The Idea

This claim states that European modernity cannot be extracted from the texts of the Qur’an, Hadith, or Sharia, because modernity was not, in the first place, a ready-made content already contained in those texts. It is the product of a specific history and of human experiences and intellectual and political events that accumulated in a different context. It is therefore not valid to turn the religious text into a prior repository for every modern achievement.

Concise Formulation

European modernity: was not stated in the Qur’an, Hadith, and Sharia

Its Place in the Book’s Argument

This claim directly confronts the reading strategy that seeks to prove that everything modern was already present in the sacred texts. In the book’s argument, this refusal works to delegitimize the later grounding of modernity, and it affirms that understanding it requires studying the conditions of its emergence rather than searching for its origin in earlier texts. It is an essential part of the critique of projecting the present onto the past.

Why It Matters

Its importance lies in that it clearly defines the difference between the religious text and modern history. Through it, we understand that Arkoun does not reject religion, but rejects its use as a ready-made justification for every new achievement, because that obscures the real historical formation of modernity.

Brief Evidence

This claim states that the achievements of European modernity cannot be extracted from the texts of the Qur’an, Hadith, or Sharia.
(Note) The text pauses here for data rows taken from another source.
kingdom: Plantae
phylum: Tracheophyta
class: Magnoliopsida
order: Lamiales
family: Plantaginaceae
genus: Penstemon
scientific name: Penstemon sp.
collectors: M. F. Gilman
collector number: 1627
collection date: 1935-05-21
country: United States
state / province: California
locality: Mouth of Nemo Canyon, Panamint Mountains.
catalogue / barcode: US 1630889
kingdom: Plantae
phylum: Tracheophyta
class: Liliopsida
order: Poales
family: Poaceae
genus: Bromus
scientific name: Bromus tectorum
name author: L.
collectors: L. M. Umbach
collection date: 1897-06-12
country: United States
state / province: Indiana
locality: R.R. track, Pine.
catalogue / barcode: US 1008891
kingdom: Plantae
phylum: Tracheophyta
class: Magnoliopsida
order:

Modernity is not ready-made content within the religious text, but rather the product of a specific history and of human, political, and intellectual experiences that accumulated in a different context. It is therefore not valid to turn the text into a prior repository for everything modern.

Reading Questions

  • What is lost in understanding when one tries to prove modernity within ancient texts?
  • How does this claim change the way we view the relationship between revelation and history?

Degree of Documentation

High: the claim appears in a clear location in the book’s material.